From Praying the Names of Jesus Week Seventeen, Day Four
In the last book of the Bible, Jesus reveals himself as "the Alpha and the Omega, the First and the Last, the Beginning and the End." Present at the world's beginning, Jesus will also be present at its end, when he and his work are finally and fully revealed. When you pray to Christ as the Alpha and the Omega, you are praying to the One who is, who was, and who is to come. He is our all-sufficient Lord, who will not fail to complete the good work he has begun in us.
"I am the Alpha and the Omega, the First and the Last, the Beginning and the End." Revelation 22:13
Praying the Name
Let us fix our eyes on Jesus, the author and perfecter of our faith. Hebrews 12:2
Jesus Christ is the same yesterday and today and forever. Hebrews 13:8
I turned around to see the voice that was speaking to me. And when I turned I saw seven golden lampstands, and among the lampstands was someone "like a son of man," dressed in a robe reaching down to his feet and with a golden sash around his chest. . . .
When I saw him, I fell at his feet as though dead. Then he placed his right hand on me and said: "Do not be afraid. I am the First and the Last. I am the Living One; I was dead, and behold I am alive for ever and ever! And I hold the keys of death and Hades." Revelation 1:12 - 13, 17 - 18
Reflect On: Hebrews 12:2; 13:8 and Revelation 1:12 - 13, 17 - 18.
Praise God: Because he has no beginning and no end.
Offer Thanks: Because Jesus is the same yesterday, today, and forever.
Confess: Any fear that drives your life.
Ask God: To reveal the fault lines in your life.
September 11, the Asian tsunami, and Hurricane Katrina — natural and unnatural disasters that have dramatically exposed the fault lines within governments, societies, and nature itself. Day after day we have watched the unfolding drama of disasters that most of us could never have imagined — the latest in New Orleans, a city described as one of the most romantic, historic, and musical cities in the world. Overnight Hurricane Katrina turned this city, known as the Big Easy, into the hardest place on earth to live. With unintended irony, one New Orleans website still advises would-be visitors: "One thing you should remember to do before coming to New Orleans: forget everything you know."

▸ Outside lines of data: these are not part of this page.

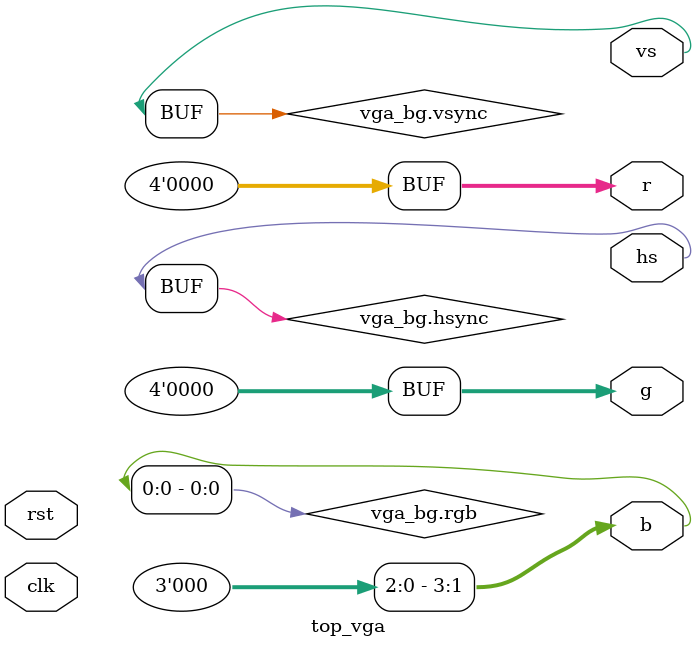
<source format=sv>

`timescale 1 ns / 1 ps

module top_vga (
    input  logic clk,
    input  logic rst,
    output logic vs,
    output logic hs,
    output logic [3:0] r,
    output logic [3:0] g,
    output logic [3:0] b 
);

//Local variables and signals:


// VGA signals from timing
vga_if vga_tim();

// VGA signals from background
vga_if vga_bg();


//Signals assignments:

assign vs = vga_bg.vsync;
assign hs = vga_bg.hsync;
assign {r,g,b} = vga_bg.rgb;


//Submodules instances:

vga_timing u_vga_timing (
    .clk,
    .rst,
    .vga_out(vga_tim)
);

draw_bg u_draw_bg (
    .clk,
    .rst,

    .vga(vga_tim),
    .vga_out(vga_bg)
  );

endmodule

</source>
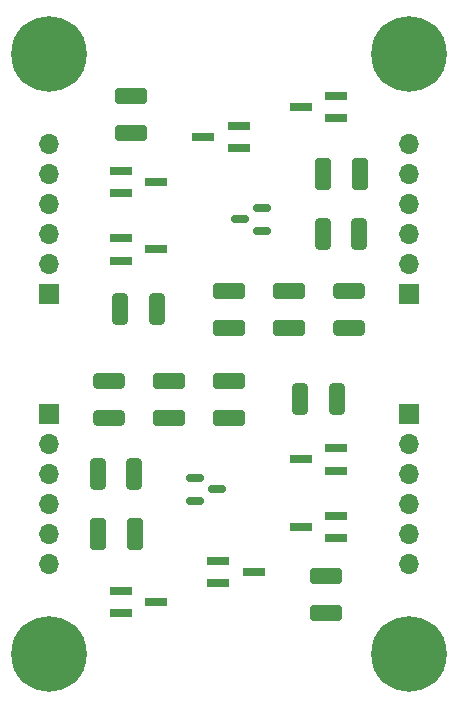
<source format=gbs>
G04 #@! TF.GenerationSoftware,KiCad,Pcbnew,(6.0.9)*
G04 #@! TF.CreationDate,2022-11-27T19:58:19+01:00*
G04 #@! TF.ProjectId,SPI2WS2812,53504932-5753-4323-9831-322e6b696361,rev?*
G04 #@! TF.SameCoordinates,Original*
G04 #@! TF.FileFunction,Soldermask,Bot*
G04 #@! TF.FilePolarity,Negative*
%FSLAX46Y46*%
G04 Gerber Fmt 4.6, Leading zero omitted, Abs format (unit mm)*
G04 Created by KiCad (PCBNEW (6.0.9)) date 2022-11-27 19:58:19*
%MOMM*%
%LPD*%
G01*
G04 APERTURE LIST*
G04 Aperture macros list*
%AMRoundRect*
0 Rectangle with rounded corners*
0 $1 Rounding radius*
0 $2 $3 $4 $5 $6 $7 $8 $9 X,Y pos of 4 corners*
0 Add a 4 corners polygon primitive as box body*
4,1,4,$2,$3,$4,$5,$6,$7,$8,$9,$2,$3,0*
0 Add four circle primitives for the rounded corners*
1,1,$1+$1,$2,$3*
1,1,$1+$1,$4,$5*
1,1,$1+$1,$6,$7*
1,1,$1+$1,$8,$9*
0 Add four rect primitives between the rounded corners*
20,1,$1+$1,$2,$3,$4,$5,0*
20,1,$1+$1,$4,$5,$6,$7,0*
20,1,$1+$1,$6,$7,$8,$9,0*
20,1,$1+$1,$8,$9,$2,$3,0*%
G04 Aperture macros list end*
%ADD10R,1.900000X0.800000*%
%ADD11RoundRect,0.250000X0.400000X1.075000X-0.400000X1.075000X-0.400000X-1.075000X0.400000X-1.075000X0*%
%ADD12RoundRect,0.250000X-1.075000X0.400000X-1.075000X-0.400000X1.075000X-0.400000X1.075000X0.400000X0*%
%ADD13RoundRect,0.250000X-0.400000X-1.075000X0.400000X-1.075000X0.400000X1.075000X-0.400000X1.075000X0*%
%ADD14RoundRect,0.250000X1.075000X-0.400000X1.075000X0.400000X-1.075000X0.400000X-1.075000X-0.400000X0*%
%ADD15RoundRect,0.150000X0.587500X0.150000X-0.587500X0.150000X-0.587500X-0.150000X0.587500X-0.150000X0*%
%ADD16RoundRect,0.150000X-0.587500X-0.150000X0.587500X-0.150000X0.587500X0.150000X-0.587500X0.150000X0*%
%ADD17RoundRect,0.250000X1.100000X-0.412500X1.100000X0.412500X-1.100000X0.412500X-1.100000X-0.412500X0*%
%ADD18RoundRect,0.250000X-1.100000X0.412500X-1.100000X-0.412500X1.100000X-0.412500X1.100000X0.412500X0*%
%ADD19RoundRect,0.250000X0.412500X1.100000X-0.412500X1.100000X-0.412500X-1.100000X0.412500X-1.100000X0*%
%ADD20RoundRect,0.250000X-0.412500X-1.100000X0.412500X-1.100000X0.412500X1.100000X-0.412500X1.100000X0*%
%ADD21O,1.700000X1.700000*%
%ADD22R,1.700000X1.700000*%
%ADD23C,6.400000*%
%ADD24C,0.800000*%
G04 APERTURE END LIST*
D10*
X98020001Y-71754999D03*
X95020001Y-70804999D03*
X95020001Y-72704999D03*
X98020001Y-77469999D03*
X95020001Y-76519999D03*
X95020001Y-78419999D03*
X102005001Y-67944999D03*
X105005001Y-68894999D03*
X105005001Y-66994999D03*
X110260000Y-65405000D03*
X113260000Y-66355000D03*
X113260000Y-64455000D03*
X113260005Y-100015001D03*
X113260005Y-101915001D03*
X110260005Y-100965001D03*
X113260001Y-94299999D03*
X113260001Y-96199999D03*
X110260001Y-95249999D03*
X103275000Y-105725001D03*
X103275000Y-103825001D03*
X106275000Y-104775001D03*
X95020000Y-108265000D03*
X95020000Y-106365000D03*
X98020000Y-107315000D03*
D11*
X94970000Y-82550001D03*
X98070000Y-82550001D03*
D12*
X114300000Y-84100000D03*
X114300000Y-81000000D03*
D11*
X112114999Y-76199999D03*
X115214999Y-76199999D03*
D13*
X110210002Y-90170000D03*
X113310002Y-90170000D03*
D14*
X93980000Y-91720000D03*
X93980000Y-88620000D03*
D13*
X93065002Y-96520001D03*
X96165002Y-96520001D03*
D15*
X105107499Y-74929999D03*
X106982499Y-75879999D03*
X106982499Y-73979999D03*
D16*
X101297501Y-98740003D03*
X101297501Y-96840003D03*
X103172501Y-97790003D03*
D17*
X109220001Y-80987501D03*
X109220001Y-84112501D03*
X104140000Y-80987500D03*
X104140000Y-84112500D03*
D18*
X95885001Y-67602501D03*
X95885001Y-64477501D03*
D19*
X112102501Y-71120001D03*
X115227501Y-71120001D03*
D18*
X99060001Y-88607504D03*
X99060001Y-91732504D03*
X104139999Y-88607501D03*
X104139999Y-91732501D03*
D17*
X112395001Y-108242500D03*
X112395001Y-105117500D03*
D20*
X93052504Y-101600002D03*
X96177504Y-101600002D03*
D21*
X88900000Y-68580000D03*
X88900000Y-71120000D03*
X88900000Y-73660000D03*
X88900000Y-76200000D03*
X88900000Y-78740000D03*
D22*
X88900000Y-81280000D03*
D23*
X119380000Y-111760000D03*
D24*
X117682944Y-113457056D03*
X121780000Y-111760000D03*
X121077056Y-110062944D03*
X116980000Y-111760000D03*
X119380000Y-114160000D03*
X121077056Y-113457056D03*
X117682944Y-110062944D03*
X119380000Y-109360000D03*
X90597056Y-113457056D03*
X88900000Y-109360000D03*
X87202944Y-110062944D03*
X87202944Y-113457056D03*
X88900000Y-114160000D03*
X86500000Y-111760000D03*
X90597056Y-110062944D03*
X91300000Y-111760000D03*
D23*
X88900000Y-111760000D03*
D24*
X87202944Y-59262944D03*
X90597056Y-59262944D03*
D23*
X88900000Y-60960000D03*
D24*
X88900000Y-63360000D03*
X91300000Y-60960000D03*
X88900000Y-58560000D03*
X90597056Y-62657056D03*
X86500000Y-60960000D03*
X87202944Y-62657056D03*
X119380000Y-58560000D03*
X121077056Y-62657056D03*
X117682944Y-62657056D03*
X116980000Y-60960000D03*
X117682944Y-59262944D03*
X121077056Y-59262944D03*
X121780000Y-60960000D03*
X119380000Y-63360000D03*
D23*
X119380000Y-60960000D03*
D21*
X119380000Y-104140000D03*
X119380000Y-101600000D03*
X119380000Y-99060000D03*
X119380000Y-96520000D03*
X119380000Y-93980000D03*
D22*
X119380000Y-91440000D03*
D21*
X88900000Y-104140000D03*
X88900000Y-101600000D03*
X88900000Y-99060000D03*
X88900000Y-96520000D03*
X88900000Y-93980000D03*
D22*
X88900000Y-91440000D03*
D21*
X119380000Y-68580000D03*
X119380000Y-71120000D03*
X119380000Y-73660000D03*
X119380000Y-76200000D03*
X119380000Y-78740000D03*
D22*
X119380000Y-81280000D03*
M02*

</source>
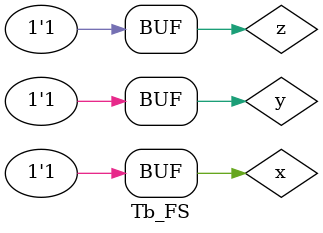
<source format=v>
`timescale 1ns / 1ps


module Tb_FS();
    reg x;
    reg y;
    reg z;
    
    wire [1:0]s;
    
    FS sim_FS(.B(s[1]), .D(s[0]), .x(x), .y(y), .z(z));
    initial
    begin
        x = 1'b0;
        y = 1'b0;
        z = 1'b0;
    end
    
    initial
    begin
        #100 x=1'b0;  y=1'b0;  z=1'b1;
        #100 x=1'b0;  y=1'b1;  z=1'b0;
        #100 x=1'b0;  y=1'b1;  z=1'b1;
        #100 x=1'b1;  y=1'b0;  z=1'b1;
        #100 x=1'b1;  y=1'b1;  z=1'b0;
        #100 x=1'b1;  y=1'b1;  z=1'b1;
    end
endmodule

</source>
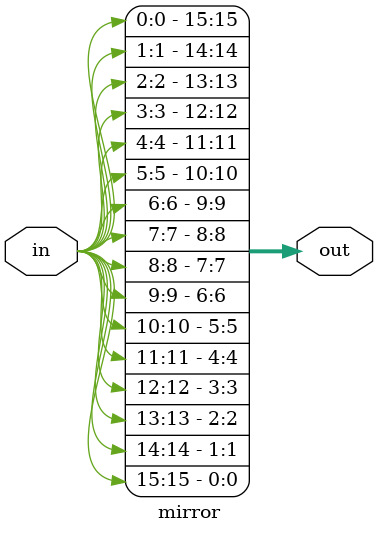
<source format=v>
module mirror(input [15:0] in ,output [15:0] out);
assign out[0]= in[15];
assign out[1]= in[14];
assign out[2]= in[13];
assign out[3]= in[12];
assign out[4]= in[11];
assign out[5]= in[10];
assign out[6]= in[9];
assign out[7]= in[8];
assign out[8]= in[7];
assign out[9]= in[6];
assign out[10]= in[5];
assign out[11]= in[4];
assign out[12]= in[3];
assign out[13]= in[2];
assign out[14]= in[1];
assign out[15]= in[0];
endmodule


</source>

Today that advice seems apt. Forget the graceful antebellum mansions, the rich cuisine, the annual Mardi Gras festival, and the sweet sound of New Orleans jazz floating across the French Quarter. Remember, instead, the hunger, the bedlam, and the human misery that New Orleans' poorest and weakest residents suffered as they waited for someone, anyone, to save them after the levees broke. Remember the shame and horror we all felt as we watched their despair.
The same website goes on to describe the city's legendary appeal: This is New Orleans. Queen City of the South. An exotic temptress. Steamy, sultry and sensual. For three centuries sunken lazily in the bend of a mighty river near the edge of a continent. Suitors come from near and far — drawn by her beauty, intrigued by her sounds and smells, beguiled by her grace, enchanted by her spirit.
This is New Orleans. Feel free to fall in love. Sin at will. There's always time for guilt tomorrow, or the next day.
No doubt the vast majority of the city's residents have lived more virtuous lives than this copywriter's version of New Orleans might indicate. But how telling that the city's seductive charm, famous for more than two hundred years, vanished in an instant.
I live in a solid Midwestern city, a city that, though pleasant, could hardly be described as seductive. But recent events have caused me to wonder what fault lines lie hidden within it. Couldn't everything I love and cherish in Grand Rapids, Michigan, be swept away in an instant, just as it was in New Orleans? What would happen if my city's infrastructure suddenly collapsed? If there weren't enough food, water, and shelter to go around? What kind of people would we prove to be? How would we treat our poor? Our sick and elderly? Would middle-class values and middle-class dreams survive such a catastrophe? This is a question I'm asking these days, not just about my city but about myself. Where are my fault lines? How would I act under the kind of pressure that was brought to bear on the citizens of New Orleans?
What am I basing my life on? I wish I could tell you my confidence has grown as I try to imagine myself confronting similar conditions. But truly it is hard to be anything but frightened by such thoughts. When worse comes to worst, I know it will only be God's mercy that will sustain me and those I love.
Today I pray that you and I will learn before it is too late how to fix our eyes on Christ, who is God forever. He is the One who is, who was, and who will be — the One who banishes our fear because he holds the past, present, and future in his all-powerful hands. Neither New Orleans nor Grand Rapids nor any other city in the world will last forever. But Jesus will.
May he be the beginning and the end of everything we believe, everything we strive for, everything we trust in. May he be first in our families, first in our relationships, first in our businesses, and first in all the days that lie ahead for us. Then, no matter what happens, we will be given the grace to stand, knowing that our lives are hidden in the hands of the only One able to save us both now and forever. Amen.